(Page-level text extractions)
=== Section Start ===
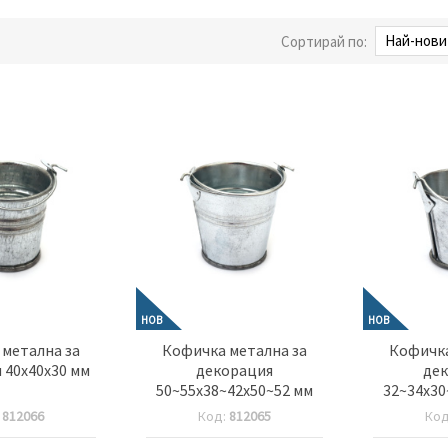
Сортирай по:
НОВ
НОВ
метална за
Кофичка метална за
Кофичка
 40x40x30 мм
декорация
де
50~55x38~42x50~52 мм
32~34x30
:
812066
Код:
812065
Ко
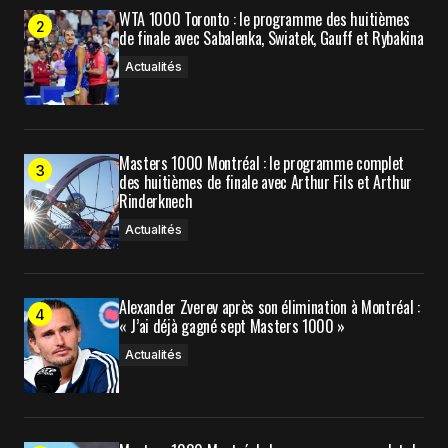
WTA 1000 Toronto : le programme des huitièmes
par e-mail.
de finale avec Sabalenka, Swiatek, Gauff et Rybakina
Actualités
Prévenez-moi de tous les nouveaux articles par e-
mail.
Masters 1000 Montréal : le programme complet
Submit Comment
des huitièmes de finale avec Arthur Fils et Arthur
Rinderknech
Actualités
Alexander Zverev après son élimination à Montréal :
« J’ai déjà gagné sept Masters 1000 »
Actualités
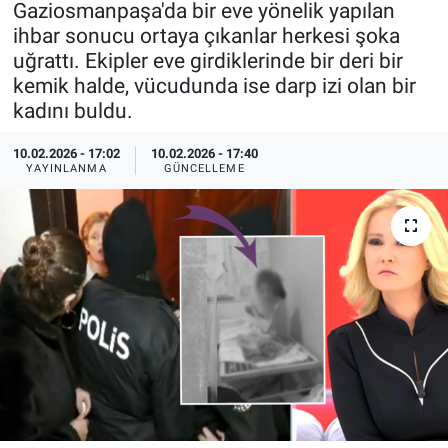
Gaziosmanpaşa'da bir eve yönelik yapılan
ihbar sonucu ortaya çıkanlar herkesi şoka
Özel Haberler
Dünya
Haber Arşivi
uğrattı. Ekipler eve girdiklerinde bir deri bir
kemik halde, vücudunda ise darp izi olan bir
Yazarlar
Medya
kadını buldu.
Özel Haberler
10.02.2026 - 17:02
10.02.2026 - 17:40
YAYINLANMA
GÜNCELLEME
Kadın
Erişim Bilgileri
Sağlık
Teknoloji
Ramazan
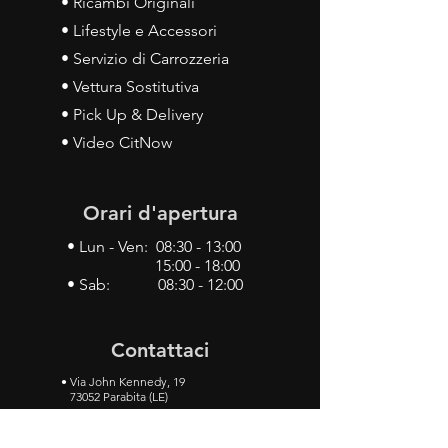
• Ricambi Originali
• Lifestyle e Accessori
• Servizio di Carrozzeria
• Vettura Sostitutiva
• Pick Up & Delivery
• Video CitNow
Orari d'apertura
• Lun - Ven: 08:30 - 13:00
15:00 - 18:00
• Sab: 08:30 - 12:00
Contattaci
•
Via John Kennedy, 19
73052 Parabita (LE)
• Tel:
0833 50 93 30
• Cel:
349 28 49 887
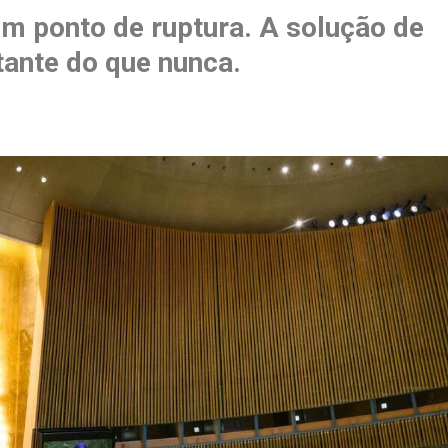
m ponto de ruptura. A solução de
tante do que nunca.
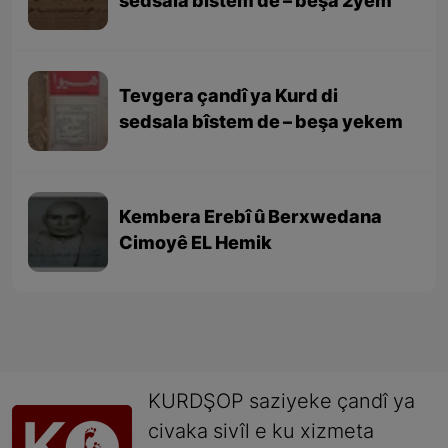
sedsala bîstem de – beşa 2yem
Tevgera çandî ya Kurd di
sedsala bîstem de – beşa yekem
Kembera Erebî û Berxwedana
Cimoyê EL Hemik
KURDŞOP saziyeke çandî ya
civaka sivîl e ku xizmeta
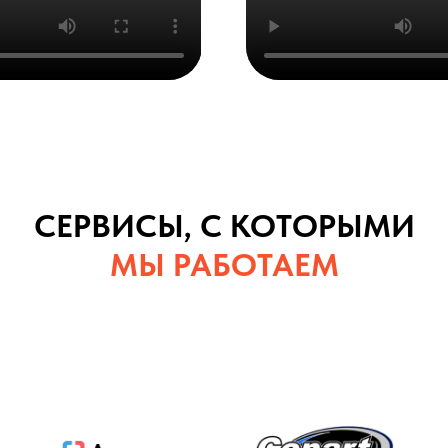
СЕРВИСЫ, С КОТОРЫМИ
МЫ РАБОТАЕМ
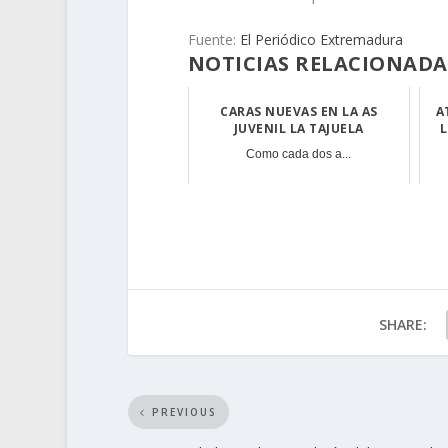
Fuente:
El Periódico Extremadura
NOTICIAS RELACIONADA
CARAS NUEVAS EN LA AS
A
JUVENIL LA TAJUELA
L
Como cada dos a...
SHARE:
PREVIOUS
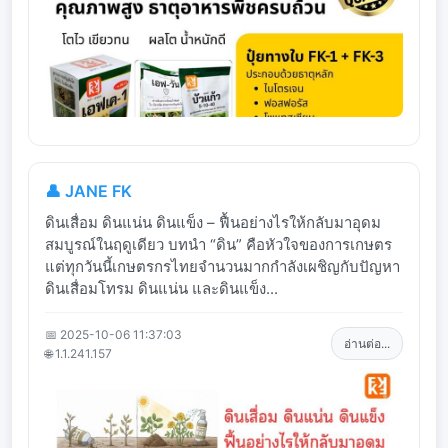
👤 JANE FK
ดินเสื่อม ดินแน่น ดินแข็ง – ฟื้นอย่างไรให้กลับมาอุดม
สมบูรณ์ในฤดูเดียว บทนำ “ดิน” คือหัวใจของการเกษตร
แต่ทุกวันนี้เกษตรกรไทยจำนวนมากกำลังเผชิญกับปัญหา
ดินเสื่อมโทรม ดินแน่น และดินแข็ง...
📅 2025-10-06 11:37:03
อ่านต่อ...
🌐 1.1.241.157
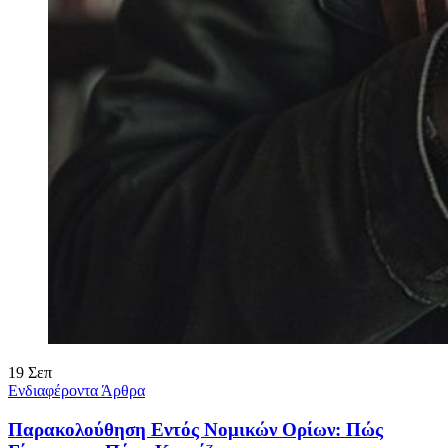
19
Σεπ
Ενδιαφέροντα Άρθρα
Παρακολούθηση Εντός Νομικών Ορίων: Πώς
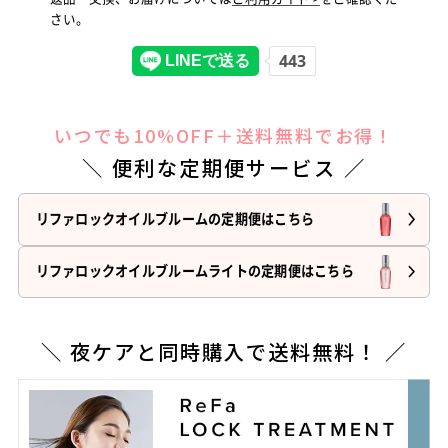
さい。
いつでも10%OFF＋送料無料でお得！
＼ 便利な定期便サービス ／
リファロックオイルブルームの定期便はこちら
リファロックオイルブルームライトの定期便はこちら
＼ 夜ケアと同時購入で送料無料！ ／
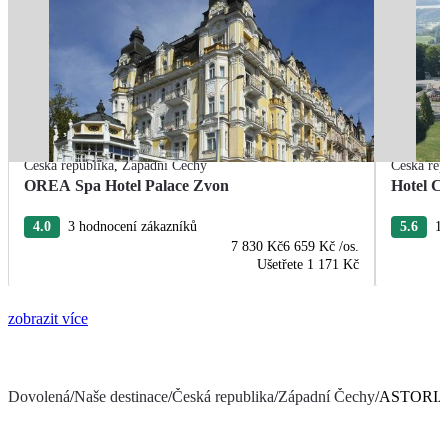
Česká republika
,
Západní Čechy
Česká rep
OREA Spa Hotel Palace Zvon
Hotel C
4.0
3 hodnocení zákazníků
5.6
11
7 830 Kč
6 659 Kč
/os.
Ušetřete
1 171 Kč
zobrazit více
Dovolená
/
Naše destinace
/
Česká republika
/
Západní Čechy
/
ASTORIA 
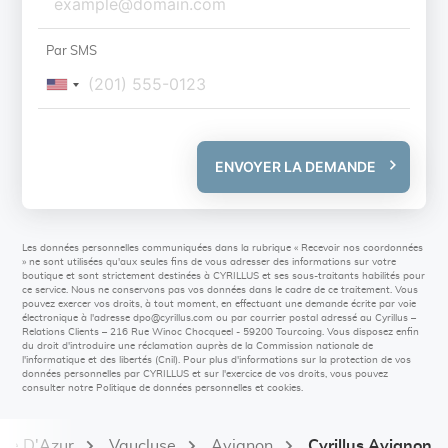
Par SMS
ENVOYER LA DEMANDE
Les données personnelles communiquées dans la rubrique « Recevoir nos coordonnées
» ne sont utilisées qu'aux seules fins de vous adresser des informations sur votre
boutique et sont strictement destinées à CYRILLUS et ses sous-traitants habilités pour
ce service. Nous ne conservons pas vos données dans le cadre de ce traitement. Vous
pouvez exercer vos droits, à tout moment, en effectuant une demande écrite par voie
électronique à l'adresse
dpo@cyrillus.com
ou par courrier postal adressé au Cyrillus –
Relations Clients – 216 Rue Winoc Chocqueel - 59200 Tourcoing. Vous disposez enfin
du droit d'introduire une réclamation auprès de la Commission nationale de
l'informatique et des libertés (Cnil). Pour plus d'informations sur la protection de vos
données personnelles par CYRILLUS et sur l'exercice de vos droits, vous pouvez
consulter notre Politique de données personnelles et cookies.
te D'Azur
Vaucluse
Avignon
Cyrillus Avignon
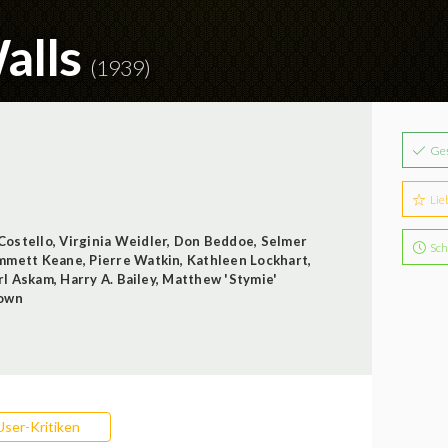
alls
(1939)
Ge
Lie
Costello
,
Virginia Weidler
,
Don Beddoe
,
Selmer
Sch
mmett Keane
,
Pierre Watkin
,
Kathleen Lockhart
,
rl Askam
,
Harry A. Bailey
,
Matthew 'Stymie'
rown
User-Kritiken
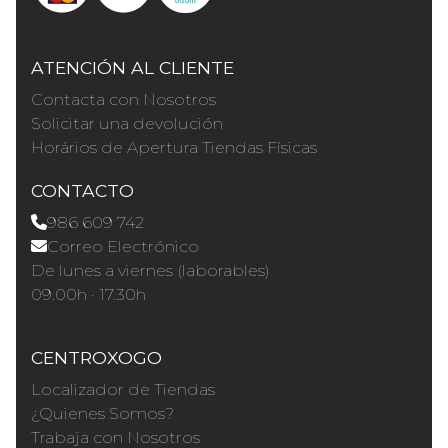
ATENCIÓN AL CLIENTE
Contacta con Nosotros
Solicitar una devolución
Horários de Apertura Tiendas Físicas
CONTACTO
986 609 742
Correo Electrónico
De lunes a viernes (laborables)
09.00h · 17.30h
CENTROXOGO
Localizador de Tiendas
¿Quienes Somos?
Trabaja con Nosotros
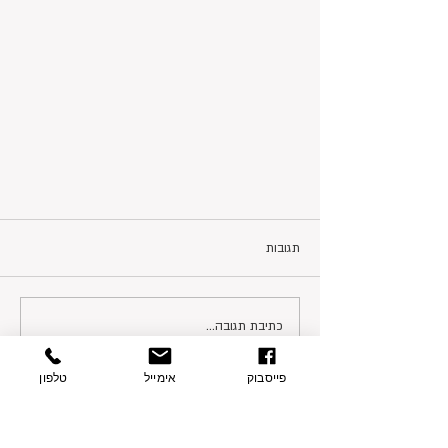
תגובות
כתיבת תגובה...
פייסבוק
אימייל
טלפון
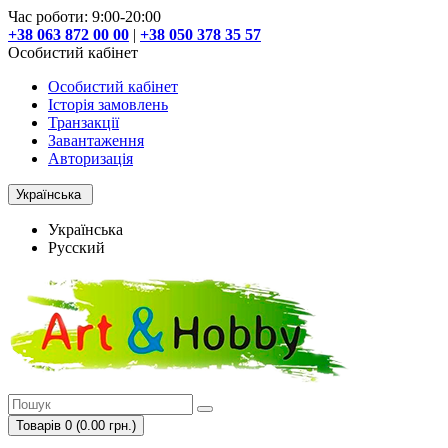
Час роботи: 9:00-20:00
+38 063 872 00 00
|
+38 050 378 35 57
Особистий кабінет
Особистий кабінет
Історія замовлень
Транзакції
Завантаження
Авторизація
Українська
Українська
Русский
Товарів 0 (0.00 грн.)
=== Section End ===
ASSIGNED TASK
Your answer must be the exact lines from the records above, from the one containing "МЫ РАБОТАЕМ" through the one containing "Solicitar una devolución", both included, with every picture left out.

RESPONSE TO THIS TASK
МЫ РАБОТАЕМ
Fuente:
El Periódico Extremadura
NOTICIAS RELACIONADA
CARAS NUEVAS EN LA AS
A
JUVENIL LA TAJUELA
L
Como cada dos a...
SHARE:
PREVIOUS
👤 JANE FK
ดินเสื่อม ดินแน่น ดินแข็ง – ฟื้นอย่างไรให้กลับมาอุดม
สมบูรณ์ในฤดูเดียว บทนำ “ดิน” คือหัวใจของการเกษตร
แต่ทุกวันนี้เกษตรกรไทยจำนวนมากกำลังเผชิญกับปัญหา
ดินเสื่อมโทรม ดินแน่น และดินแข็ง...
📅 2025-10-06 11:37:03
อ่านต่อ...
🌐 1.1.241.157
19
Σεπ
Ενδιαφέροντα Άρθρα
Παρακολούθηση Εντός Νομικών Ορίων: Πώς
さい。
いつでも10%OFF＋送料無料でお得！
＼ 便利な定期便サービス ／
リファロックオイルブルームの定期便はこちら
リファロックオイルブルームライトの定期便はこちら
＼ 夜ケアと同時購入で送料無料！ ／
Česká republika
,
Západní Čechy
Česká rep
OREA Spa Hotel Palace Zvon
Hotel C
4.0
3 hodnocení zákazníků
5.6
11
7 830 Kč
6 659 Kč
/os.
Ušetřete
1 171 Kč
zobrazit více
Dovolená
/
Naše destinace
/
Česká republika
/
Západní Čechy
/
ASTORIA 
Par SMS
ENVOYER LA DEMANDE
Les données personnelles communiquées dans la rubrique « Recevoir nos coordonnées
» ne sont utilisées qu'aux seules fins de vous adresser des informations sur votre
boutique et sont strictement destinées à CYRILLUS et ses sous-traitants habilités pour
ce service. Nous ne conservons pas vos données dans le cadre de ce traitement. Vous
pouvez exercer vos droits, à tout moment, en effectuant une demande écrite par voie
électronique à l'adresse
dpo@cyrillus.com
ou par courrier postal adressé au Cyrillus –
Relations Clients – 216 Rue Winoc Chocqueel - 59200 Tourcoing. Vous disposez enfin
du droit d'introduire une réclamation auprès de la Commission nationale de
l'informatique et des libertés (Cnil). Pour plus d'informations sur la protection de vos
données personnelles par CYRILLUS et sur l'exercice de vos droits, vous pouvez
consulter notre Politique de données personnelles et cookies.
te D'Azur
Vaucluse
Avignon
Cyrillus Avignon
alls
(1939)
Ge
Lie
Costello
,
Virginia Weidler
,
Don Beddoe
,
Selmer
Sch
mmett Keane
,
Pierre Watkin
,
Kathleen Lockhart
,
rl Askam
,
Harry A. Bailey
,
Matthew 'Stymie'
rown
User-Kritiken
ATENCIÓN AL CLIENTE
Contacta con Nosotros
Solicitar una devolución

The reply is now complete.